▸ **Work instruction**
Only one stretch of the data below is wanted: the lines starting at the one with "Kuvia Pyhäjärveltä" and ending at the one with "reflekteras i priset.", both included, given again exactly.

### Extracted data

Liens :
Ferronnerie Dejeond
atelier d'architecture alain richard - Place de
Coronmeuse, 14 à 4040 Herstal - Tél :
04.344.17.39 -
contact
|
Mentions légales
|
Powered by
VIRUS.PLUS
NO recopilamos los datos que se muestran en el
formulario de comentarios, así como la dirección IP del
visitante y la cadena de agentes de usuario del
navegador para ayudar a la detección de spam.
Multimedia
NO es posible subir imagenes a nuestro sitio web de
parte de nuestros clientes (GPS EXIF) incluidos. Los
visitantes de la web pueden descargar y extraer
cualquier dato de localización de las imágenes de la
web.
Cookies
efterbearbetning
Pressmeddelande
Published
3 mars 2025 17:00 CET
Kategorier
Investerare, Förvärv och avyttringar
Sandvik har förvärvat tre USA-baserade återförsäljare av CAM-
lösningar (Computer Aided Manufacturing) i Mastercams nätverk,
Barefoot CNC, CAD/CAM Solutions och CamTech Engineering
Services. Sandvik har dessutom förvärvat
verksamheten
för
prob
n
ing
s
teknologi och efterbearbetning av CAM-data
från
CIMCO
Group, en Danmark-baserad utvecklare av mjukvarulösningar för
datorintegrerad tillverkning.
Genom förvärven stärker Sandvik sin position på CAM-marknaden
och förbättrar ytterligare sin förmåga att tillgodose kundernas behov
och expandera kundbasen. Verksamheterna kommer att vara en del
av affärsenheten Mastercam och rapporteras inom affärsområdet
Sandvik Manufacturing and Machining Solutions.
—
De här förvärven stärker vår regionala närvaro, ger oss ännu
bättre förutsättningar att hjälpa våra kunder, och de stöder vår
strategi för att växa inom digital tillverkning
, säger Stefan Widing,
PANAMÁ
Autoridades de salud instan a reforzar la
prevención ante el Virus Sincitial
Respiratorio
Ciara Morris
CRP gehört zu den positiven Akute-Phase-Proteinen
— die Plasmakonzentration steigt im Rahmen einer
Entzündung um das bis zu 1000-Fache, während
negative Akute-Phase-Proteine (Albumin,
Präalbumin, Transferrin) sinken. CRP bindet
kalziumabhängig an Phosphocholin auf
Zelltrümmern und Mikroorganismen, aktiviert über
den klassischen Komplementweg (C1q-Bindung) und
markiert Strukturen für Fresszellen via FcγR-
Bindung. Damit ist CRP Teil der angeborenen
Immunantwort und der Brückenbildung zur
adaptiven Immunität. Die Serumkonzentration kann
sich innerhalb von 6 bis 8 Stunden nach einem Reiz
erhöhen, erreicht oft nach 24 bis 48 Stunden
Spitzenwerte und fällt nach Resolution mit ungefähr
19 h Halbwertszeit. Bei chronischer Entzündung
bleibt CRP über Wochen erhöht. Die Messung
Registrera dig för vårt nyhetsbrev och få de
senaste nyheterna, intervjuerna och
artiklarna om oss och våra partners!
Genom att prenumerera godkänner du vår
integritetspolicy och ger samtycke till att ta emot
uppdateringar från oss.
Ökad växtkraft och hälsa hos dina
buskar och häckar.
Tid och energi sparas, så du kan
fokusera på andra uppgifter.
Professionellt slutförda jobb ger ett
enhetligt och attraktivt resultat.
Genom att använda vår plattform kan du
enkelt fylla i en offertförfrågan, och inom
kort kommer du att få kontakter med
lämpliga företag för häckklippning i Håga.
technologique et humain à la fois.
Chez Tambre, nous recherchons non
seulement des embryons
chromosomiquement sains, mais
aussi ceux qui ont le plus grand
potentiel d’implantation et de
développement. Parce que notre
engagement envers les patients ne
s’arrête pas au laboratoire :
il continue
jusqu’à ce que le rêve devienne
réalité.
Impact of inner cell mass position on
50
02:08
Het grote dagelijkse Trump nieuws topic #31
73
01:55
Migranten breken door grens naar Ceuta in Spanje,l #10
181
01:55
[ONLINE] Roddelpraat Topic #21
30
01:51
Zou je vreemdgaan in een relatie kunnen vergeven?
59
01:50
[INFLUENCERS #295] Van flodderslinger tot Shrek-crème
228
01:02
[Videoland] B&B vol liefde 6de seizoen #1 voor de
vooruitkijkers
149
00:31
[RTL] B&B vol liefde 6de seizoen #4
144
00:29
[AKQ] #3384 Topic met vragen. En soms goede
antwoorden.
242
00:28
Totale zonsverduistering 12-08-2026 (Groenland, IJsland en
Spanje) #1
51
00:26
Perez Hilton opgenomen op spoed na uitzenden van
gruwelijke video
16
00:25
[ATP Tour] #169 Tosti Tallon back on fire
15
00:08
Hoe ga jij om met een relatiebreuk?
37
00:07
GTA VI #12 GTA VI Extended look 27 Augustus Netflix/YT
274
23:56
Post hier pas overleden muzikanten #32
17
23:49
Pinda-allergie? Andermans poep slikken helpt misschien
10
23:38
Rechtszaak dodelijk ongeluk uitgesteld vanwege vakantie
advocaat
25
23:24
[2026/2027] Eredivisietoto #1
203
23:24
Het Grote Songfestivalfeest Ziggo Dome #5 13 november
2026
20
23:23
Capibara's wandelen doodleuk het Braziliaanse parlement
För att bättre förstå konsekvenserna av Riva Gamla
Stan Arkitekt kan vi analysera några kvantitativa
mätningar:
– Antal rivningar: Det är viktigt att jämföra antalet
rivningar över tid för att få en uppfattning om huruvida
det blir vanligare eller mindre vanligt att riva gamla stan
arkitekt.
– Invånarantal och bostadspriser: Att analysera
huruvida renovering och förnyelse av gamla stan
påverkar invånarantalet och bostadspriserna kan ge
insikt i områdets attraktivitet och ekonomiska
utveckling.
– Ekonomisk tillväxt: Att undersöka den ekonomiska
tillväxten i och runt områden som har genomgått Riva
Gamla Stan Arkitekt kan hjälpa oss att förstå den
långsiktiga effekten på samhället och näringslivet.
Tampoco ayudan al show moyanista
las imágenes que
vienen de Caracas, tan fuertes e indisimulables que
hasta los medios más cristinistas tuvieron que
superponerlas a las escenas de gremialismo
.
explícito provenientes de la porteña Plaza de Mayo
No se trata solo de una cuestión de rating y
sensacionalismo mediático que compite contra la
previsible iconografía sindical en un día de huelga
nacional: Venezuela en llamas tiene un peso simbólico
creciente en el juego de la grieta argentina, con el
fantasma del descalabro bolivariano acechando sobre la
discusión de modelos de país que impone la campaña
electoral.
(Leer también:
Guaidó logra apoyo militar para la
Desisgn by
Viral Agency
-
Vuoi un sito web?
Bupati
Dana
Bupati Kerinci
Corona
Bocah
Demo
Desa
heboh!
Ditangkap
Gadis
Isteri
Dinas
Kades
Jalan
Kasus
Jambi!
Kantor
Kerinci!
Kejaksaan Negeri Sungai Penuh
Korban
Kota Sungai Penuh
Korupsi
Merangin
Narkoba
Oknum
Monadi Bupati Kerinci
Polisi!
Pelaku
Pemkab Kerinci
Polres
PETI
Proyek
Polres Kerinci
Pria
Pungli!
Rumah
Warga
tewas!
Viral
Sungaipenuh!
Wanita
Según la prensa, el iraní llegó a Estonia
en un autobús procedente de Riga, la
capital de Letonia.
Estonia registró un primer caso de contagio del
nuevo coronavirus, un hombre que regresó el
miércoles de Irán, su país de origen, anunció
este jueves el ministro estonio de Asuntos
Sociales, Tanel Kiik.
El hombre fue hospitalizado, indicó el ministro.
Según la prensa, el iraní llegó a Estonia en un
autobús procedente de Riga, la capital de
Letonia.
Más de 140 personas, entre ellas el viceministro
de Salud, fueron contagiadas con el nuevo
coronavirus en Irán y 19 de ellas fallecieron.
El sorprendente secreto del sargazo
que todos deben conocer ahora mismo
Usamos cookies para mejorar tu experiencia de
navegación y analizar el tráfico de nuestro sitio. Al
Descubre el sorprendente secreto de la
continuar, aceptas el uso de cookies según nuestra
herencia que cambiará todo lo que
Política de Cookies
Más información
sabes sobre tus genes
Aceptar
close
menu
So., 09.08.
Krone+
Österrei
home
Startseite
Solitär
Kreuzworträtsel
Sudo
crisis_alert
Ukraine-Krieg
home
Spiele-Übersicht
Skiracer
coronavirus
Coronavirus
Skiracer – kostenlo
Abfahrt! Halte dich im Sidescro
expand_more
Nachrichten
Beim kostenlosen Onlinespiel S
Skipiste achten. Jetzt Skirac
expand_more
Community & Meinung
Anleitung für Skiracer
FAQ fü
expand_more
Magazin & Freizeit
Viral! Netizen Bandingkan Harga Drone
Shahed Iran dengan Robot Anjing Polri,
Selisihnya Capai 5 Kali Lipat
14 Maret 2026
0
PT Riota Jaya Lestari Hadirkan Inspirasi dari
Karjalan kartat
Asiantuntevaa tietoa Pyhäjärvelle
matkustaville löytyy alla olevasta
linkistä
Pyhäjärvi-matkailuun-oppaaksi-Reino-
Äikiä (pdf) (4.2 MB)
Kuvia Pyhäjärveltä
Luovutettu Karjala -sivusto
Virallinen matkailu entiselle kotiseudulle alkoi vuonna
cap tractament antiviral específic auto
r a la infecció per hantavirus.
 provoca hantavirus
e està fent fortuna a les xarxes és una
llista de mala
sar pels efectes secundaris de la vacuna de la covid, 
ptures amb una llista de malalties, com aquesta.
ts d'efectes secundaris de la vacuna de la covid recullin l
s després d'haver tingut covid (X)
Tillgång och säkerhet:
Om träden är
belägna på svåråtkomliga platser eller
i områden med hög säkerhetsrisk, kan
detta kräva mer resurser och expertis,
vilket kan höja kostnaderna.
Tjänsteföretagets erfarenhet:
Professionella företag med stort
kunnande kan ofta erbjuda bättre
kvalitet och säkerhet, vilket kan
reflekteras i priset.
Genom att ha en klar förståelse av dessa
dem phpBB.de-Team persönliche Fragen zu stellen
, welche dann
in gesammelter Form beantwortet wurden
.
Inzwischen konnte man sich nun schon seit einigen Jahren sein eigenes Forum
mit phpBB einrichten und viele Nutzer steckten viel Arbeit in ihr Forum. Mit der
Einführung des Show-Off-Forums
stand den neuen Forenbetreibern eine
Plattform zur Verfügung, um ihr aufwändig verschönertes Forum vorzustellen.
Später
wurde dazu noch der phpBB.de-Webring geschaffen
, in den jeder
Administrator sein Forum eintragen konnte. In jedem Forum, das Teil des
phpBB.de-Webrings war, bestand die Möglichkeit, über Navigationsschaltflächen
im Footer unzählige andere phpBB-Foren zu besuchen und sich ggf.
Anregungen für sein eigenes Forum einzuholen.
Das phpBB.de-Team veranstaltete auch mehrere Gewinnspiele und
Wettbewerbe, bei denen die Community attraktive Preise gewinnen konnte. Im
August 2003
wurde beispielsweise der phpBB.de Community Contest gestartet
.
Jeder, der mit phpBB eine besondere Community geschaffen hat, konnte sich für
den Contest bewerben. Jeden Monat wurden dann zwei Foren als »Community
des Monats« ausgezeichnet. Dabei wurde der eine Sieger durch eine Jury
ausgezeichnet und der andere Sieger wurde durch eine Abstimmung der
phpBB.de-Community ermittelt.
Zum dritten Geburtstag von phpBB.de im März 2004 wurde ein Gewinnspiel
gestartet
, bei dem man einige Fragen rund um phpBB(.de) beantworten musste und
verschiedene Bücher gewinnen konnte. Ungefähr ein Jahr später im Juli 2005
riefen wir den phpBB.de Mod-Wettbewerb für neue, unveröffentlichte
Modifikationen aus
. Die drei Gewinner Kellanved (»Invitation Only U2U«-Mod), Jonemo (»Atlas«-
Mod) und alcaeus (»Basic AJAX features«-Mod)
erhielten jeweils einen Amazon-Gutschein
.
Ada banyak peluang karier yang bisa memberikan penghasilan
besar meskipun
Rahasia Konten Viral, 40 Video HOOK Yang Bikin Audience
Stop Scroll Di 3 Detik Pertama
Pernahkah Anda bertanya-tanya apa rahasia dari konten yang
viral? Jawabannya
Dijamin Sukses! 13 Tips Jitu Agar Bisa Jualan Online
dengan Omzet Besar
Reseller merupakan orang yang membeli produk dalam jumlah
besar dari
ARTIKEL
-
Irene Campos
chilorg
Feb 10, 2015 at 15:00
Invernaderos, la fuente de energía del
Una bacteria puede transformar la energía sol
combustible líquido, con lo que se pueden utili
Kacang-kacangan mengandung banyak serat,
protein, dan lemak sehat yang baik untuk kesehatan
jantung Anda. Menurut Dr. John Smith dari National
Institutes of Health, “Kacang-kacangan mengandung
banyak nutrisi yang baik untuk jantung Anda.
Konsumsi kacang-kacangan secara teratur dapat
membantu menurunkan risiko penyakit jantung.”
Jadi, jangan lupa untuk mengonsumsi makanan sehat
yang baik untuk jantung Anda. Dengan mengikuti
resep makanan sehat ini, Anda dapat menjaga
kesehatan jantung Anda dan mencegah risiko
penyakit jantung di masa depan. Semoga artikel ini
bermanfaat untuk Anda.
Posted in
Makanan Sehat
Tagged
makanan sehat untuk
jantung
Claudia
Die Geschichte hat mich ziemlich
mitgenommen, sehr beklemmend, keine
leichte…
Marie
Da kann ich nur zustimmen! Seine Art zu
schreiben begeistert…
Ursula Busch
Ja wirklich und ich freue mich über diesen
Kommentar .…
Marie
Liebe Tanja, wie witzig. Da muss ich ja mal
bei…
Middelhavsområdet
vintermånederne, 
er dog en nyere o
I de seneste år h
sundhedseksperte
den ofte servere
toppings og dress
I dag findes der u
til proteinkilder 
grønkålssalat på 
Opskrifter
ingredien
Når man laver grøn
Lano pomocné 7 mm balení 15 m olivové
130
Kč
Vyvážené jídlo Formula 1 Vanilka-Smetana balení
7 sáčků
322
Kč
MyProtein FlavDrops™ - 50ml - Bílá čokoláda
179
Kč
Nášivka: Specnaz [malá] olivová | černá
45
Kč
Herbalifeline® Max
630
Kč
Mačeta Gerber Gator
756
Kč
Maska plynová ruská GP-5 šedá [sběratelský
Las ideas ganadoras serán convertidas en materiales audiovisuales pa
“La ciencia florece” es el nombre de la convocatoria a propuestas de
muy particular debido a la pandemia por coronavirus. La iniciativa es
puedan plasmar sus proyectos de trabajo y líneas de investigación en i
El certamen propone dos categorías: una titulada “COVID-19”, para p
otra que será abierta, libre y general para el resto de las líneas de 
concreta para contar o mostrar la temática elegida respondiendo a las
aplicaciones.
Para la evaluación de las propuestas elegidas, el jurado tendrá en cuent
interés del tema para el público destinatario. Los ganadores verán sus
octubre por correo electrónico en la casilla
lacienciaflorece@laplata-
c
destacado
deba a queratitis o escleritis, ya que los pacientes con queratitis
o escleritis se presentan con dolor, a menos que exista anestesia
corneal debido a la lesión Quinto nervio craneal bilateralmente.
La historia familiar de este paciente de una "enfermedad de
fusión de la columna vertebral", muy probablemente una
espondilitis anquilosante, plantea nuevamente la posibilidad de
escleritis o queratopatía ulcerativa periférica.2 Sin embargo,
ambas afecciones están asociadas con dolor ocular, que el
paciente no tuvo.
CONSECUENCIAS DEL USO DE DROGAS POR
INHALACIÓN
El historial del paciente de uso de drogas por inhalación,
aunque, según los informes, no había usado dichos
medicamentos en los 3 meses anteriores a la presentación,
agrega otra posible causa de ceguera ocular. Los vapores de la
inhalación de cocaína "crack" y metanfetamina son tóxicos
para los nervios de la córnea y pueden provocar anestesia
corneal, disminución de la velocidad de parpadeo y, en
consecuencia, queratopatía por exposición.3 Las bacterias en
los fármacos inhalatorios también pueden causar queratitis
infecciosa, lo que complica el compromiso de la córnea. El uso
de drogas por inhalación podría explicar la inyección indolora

######

▸ **Result for this task**
Kuvia Pyhäjärveltä
Luovutettu Karjala -sivusto
Virallinen matkailu entiselle kotiseudulle alkoi vuonna
cap tractament antiviral específic auto
r a la infecció per hantavirus.
 provoca hantavirus
e està fent fortuna a les xarxes és una
llista de mala
sar pels efectes secundaris de la vacuna de la covid, 
ptures amb una llista de malalties, com aquesta.
ts d'efectes secundaris de la vacuna de la covid recullin l
s després d'haver tingut covid (X)
Tillgång och säkerhet:
Om träden är
belägna på svåråtkomliga platser eller
i områden med hög säkerhetsrisk, kan
detta kräva mer resurser och expertis,
vilket kan höja kostnaderna.
Tjänsteföretagets erfarenhet:
Professionella företag med stort
kunnande kan ofta erbjuda bättre
kvalitet och säkerhet, vilket kan
reflekteras i priset.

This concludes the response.